According to prison officers, Mona was a well behaved inmate who read the Quran and performed Islamic prayers five times a day. Mona and her co-accused were given a last meal of Kentucky Fried Chicken on the night before their execution.

==Execution==
In the early morning hours of 2 November 2001, Mona, Affandi and Juraimi were hanged at Kajang Prison. A prison official said the trio expressed no remorse at the pre-dawn execution. It was reported that during her execution Mona uttered the words "aku takkan mati", meaning "I will never die", and was still calm and smiling.

==Legacy==
Mona Fandey gained more notoriety than she had when she was still a pop singer. There was wide local and even international media coverage and plenty of public interest. Anti-death penalty movements including Amnesty International voiced their opposition to the execution of the trio. In 2002, Malaysian film director Amir Muhammad made a short film entitled Mona in his shorts series.

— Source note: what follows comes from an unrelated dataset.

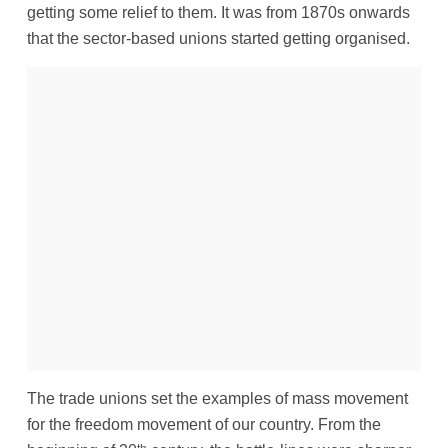
getting some relief to them. It was from 1870s onwards
that the sector-based unions started getting organised.
The trade unions set the examples of mass movement
for the freedom movement of our country. From the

In 2006, a film by Dain Iskandar Said entitled Dukun was widely assumed to be based on Mona Fandey. The public screening of this highly anticipated film was constantly pushed back, most likely due to concerns relating to the contents of the film, the relationship with Mona Fandey, and the implications for her family. However, the movie was leaked online through Facebook on early February 2018. The movie was released in cinemas on 5 April 2018.

The crime was covered in a chapter called Pop Singer Witch Doctor in the best-selling Malaysian Murders & Mysteries book written by journalists Martin Vengadesan and Andrew Sagayam.

The Mona Fandey affair was one of the last jury trials to be conducted in Malaysia. The sensational nature of the case contributed toward the government's decision to discontinue the jury system. All trials by jury were abolished on 1 January 1995.